EFS file systems that are no longer attached to any running services — such as EC2 instances or Lambda functions — continue to incur storage charges. This often occurs after workloads are decommissioned but the file system is left behind. A quick indicator of this state is when the EFS file system has no mount targets configured. Without active usage or connection, these orphaned file systems represent pure cost with no functional value. Unlike block storage, EFS does not require an attached instance to incur billing, making it easy for unused resources to go unnoticed.

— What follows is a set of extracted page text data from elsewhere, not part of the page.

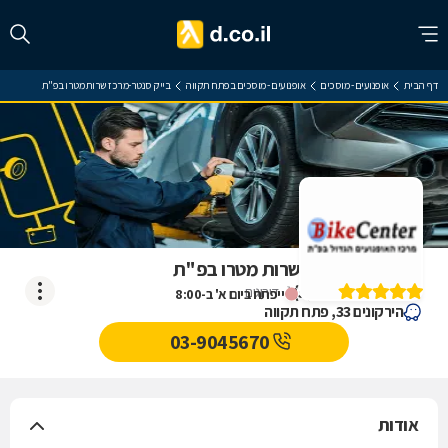
דף הבית
אופנועים - מוסכים
אופנועים - מוסכים בפתח תקווה
בייק סנטר-מרכז שרות מטרו בפ"ת
בייק סנטר-מרכז שרות מטרו בפ"ת
)
5
(
1
דירוגים
ייפתח ביום א' ב-8:00
הירקונים 33, פתח תקווה
03-9045670
אודות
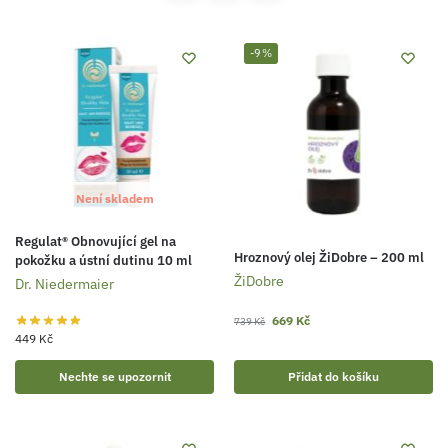
-9%
Není skladem
Regulat® Obnovující gel na
Hroznový olej ŽiDobre – 200 ml
pokožku a ústní dutinu 10 ml
ŽiDobre
Dr. Niedermaier
669
Kč
739
Kč
449
Kč
Nechte se upozornit
Přidat do košíku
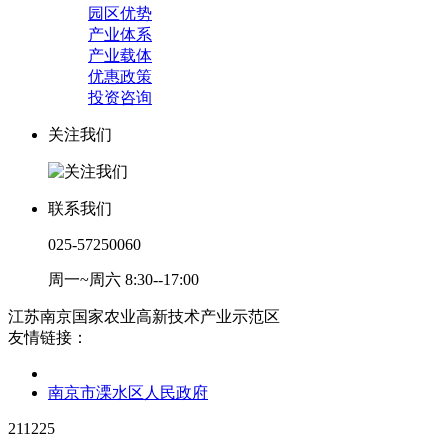
园区优势
产业体系
产业载体
优惠政策
投资咨询
关注我们
联系我们
025-57250060
周一~周六 8:30--17:00
江苏南京国家农业高新技术产业示范区
友情链接：
南京市溧水区人民政府
211225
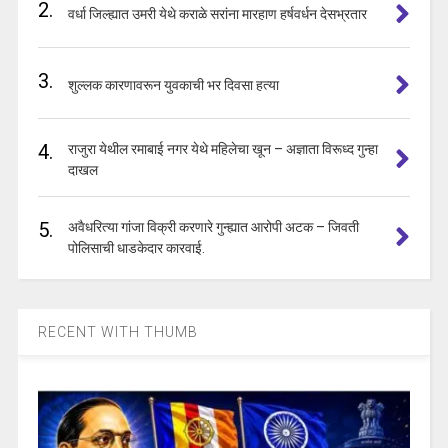
2.
वर्धा जिल्ह्यात उमरी येथे कराळे सरांना मारहाण हर्षवर्धन देसभ्रतार
3.
शुल्लक कारणावरून युवकाची भर दिवसा हत्या
4.
राजुरा येथील रमाबाई नगर येथे महिलेचा खून – अज्ञाता विरूध्द गुन्हा
दाखल
5.
अवैधरित्या गांजा विक्री करणारे गुन्ह्यात आरोपी अटक – जिवती
पोलिसाची धाडकेदार कारवाई.
RECENT WITH THUMB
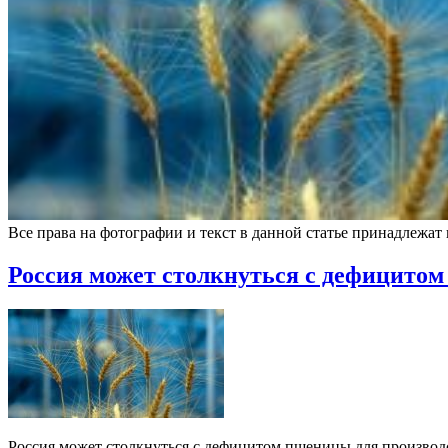
Все права на фотографии и текст в данной статье принадлежат
Россия может столкнуться с дефицитом
Россия может столкнуться с дефицитом пшеницы для производ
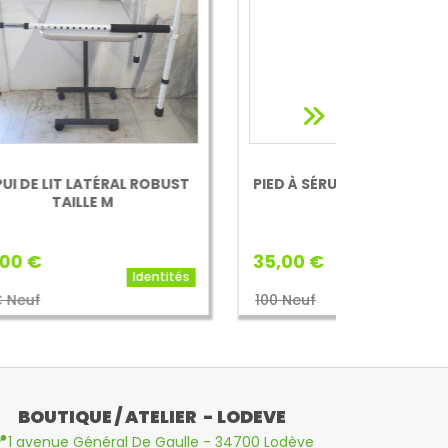
UST
PIED À SÉRUM 4 CROCHETS SUR
POIGNÉE 
ROUES
35,00 €
50,00 €
ités
Herdegen
100 Neuf
150 € Neuf
BOUTIQUE / ATELIER - LODEVE

1 avenue Général De Gaulle - 34700 Lodève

Photon is optimized for SQL workloads, delivering significant speedups through vectorized execution and native C++ performance. However, Photon only accelerates workloads that use compatible operations and data patterns. If a workload includes unsupported functions, unoptimized joins, or falls back to interpreted execution, Photon may be silently bypassed — even on a Photon-enabled cluster. In this case, users are billed at a premium DBU rate while receiving no meaningful speed or efficiency gain. This inefficiency typically arises when teams enable Photon globally without validating workload compatibility or updating their pipelines to follow Photon best practices. The result is higher costs with no corresponding benefit — a classic case of configuration drift outpacing optimization discipline.

BigQuery incentivizes efficient data retention by cutting storage costs in half for tables or partitions that go 90 days without modification. However, many teams unintentionally forfeit this discount by performing broad or unnecessary updates to long-lived datasets — for example, touching an entire table when only a few rows need to change. Even small-scale or programmatic updates can trigger a full reset of the 90-day timer on affected data. This behavior is subtle but expensive: it silently doubles the storage cost of large datasets for another 90-day cycle, even when the data itself is mostly static. Without intentional safeguards, organizations may repeatedly reset their discounted storage window without realizing it.

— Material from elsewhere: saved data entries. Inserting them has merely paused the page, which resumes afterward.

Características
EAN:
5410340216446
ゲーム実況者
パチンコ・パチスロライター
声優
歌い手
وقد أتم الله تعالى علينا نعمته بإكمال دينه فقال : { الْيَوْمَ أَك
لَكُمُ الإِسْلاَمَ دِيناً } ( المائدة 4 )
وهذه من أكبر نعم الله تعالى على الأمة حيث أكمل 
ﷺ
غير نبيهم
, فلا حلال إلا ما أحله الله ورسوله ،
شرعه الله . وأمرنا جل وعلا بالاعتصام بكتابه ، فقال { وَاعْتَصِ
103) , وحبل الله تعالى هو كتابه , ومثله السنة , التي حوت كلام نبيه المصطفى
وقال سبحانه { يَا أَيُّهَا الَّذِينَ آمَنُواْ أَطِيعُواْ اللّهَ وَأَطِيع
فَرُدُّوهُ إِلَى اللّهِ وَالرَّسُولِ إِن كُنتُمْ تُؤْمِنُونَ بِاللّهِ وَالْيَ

In dynamic environments — especially during autoscaling, testing, or infrastructure changes — it's common for load balancers to remain provisioned after their backend resources have been decommissioned. When this happens, the load balancer continues to incur hourly charges despite serving no functional purpose. These inactive resources often go unnoticed, particularly in dev/test environments or when deployment pipelines fail to include proper cleanup logic. Over time, the accumulation of unused load balancers contributes to unnecessary recurring costs with no operational benefit.

While stopping an RDS instance reduces runtime cost, AWS enforces a 7-day limit on stopped state. After this period, the instance is automatically restarted and resumes incurring compute charges — even if the database is still not needed. This creates waste in cases where teams intended to pause the environment but failed to manage its lifecycle beyond the 7-day window. Without proper automation or teardown workflows, stopped RDS instances silently become active and billable again. The best practice for long-term inactivity is to snapshot the database and delete the instance entirely. If the instance must remain available for fast recovery, automation should be in place to re-stop it upon restart.

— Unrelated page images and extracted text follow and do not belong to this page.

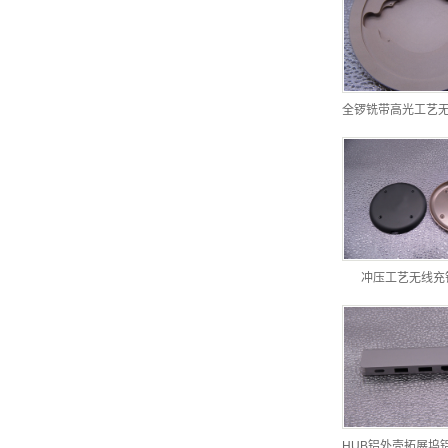
全锣铣带高光工艺
冲压工艺无线充
HUB铝外壳拓展坞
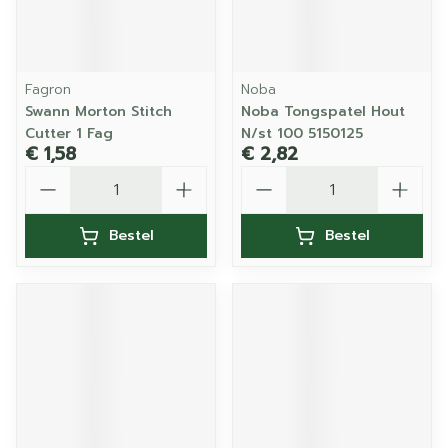
Fagron
Noba
Swann Morton Stitch
Noba Tongspatel Hout
Cutter 1 Fag
N/st 100 5150125
€ 1,58
€ 2,82
Aantal
Aantal
Bestel
Bestel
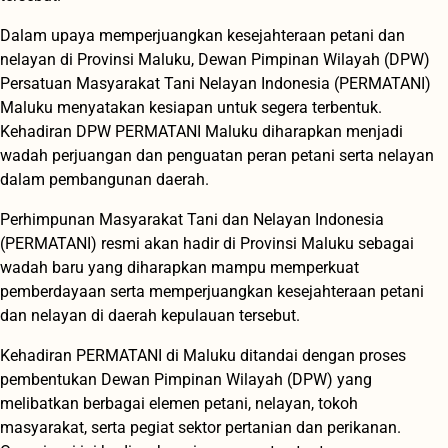
Dalam upaya memperjuangkan kesejahteraan petani dan
nelayan di Provinsi Maluku, Dewan Pimpinan Wilayah (DPW)
Persatuan Masyarakat Tani Nelayan Indonesia (PERMATANI)
Maluku menyatakan kesiapan untuk segera terbentuk.
Kehadiran DPW PERMATANI Maluku diharapkan menjadi
wadah perjuangan dan penguatan peran petani serta nelayan
dalam pembangunan daerah.
Perhimpunan Masyarakat Tani dan Nelayan Indonesia
(PERMATANI) resmi akan hadir di Provinsi Maluku sebagai
wadah baru yang diharapkan mampu memperkuat
pemberdayaan serta memperjuangkan kesejahteraan petani
dan nelayan di daerah kepulauan tersebut.
Kehadiran PERMATANI di Maluku ditandai dengan proses
pembentukan Dewan Pimpinan Wilayah (DPW) yang
melibatkan berbagai elemen petani, nelayan, tokoh
masyarakat, serta pegiat sektor pertanian dan perikanan.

In Azure Databricks environments that rely on Private Link for secure networking, it’s common to route traffic through multi-tiered network architectures. This often includes multiple VNets, Private Link endpoints, or peered subscriptions between data sources (e.g., ADLS) and the Databricks compute plane. While these architectures may be designed for isolation or compliance, they frequently introduce redundant routing paths that add cost without improving performance. Each additional hop may result in duplicated Private Link ingress and egress charges. Without regular review, this can create persistent and unrecognized network inefficiencies tied to Databricks usage.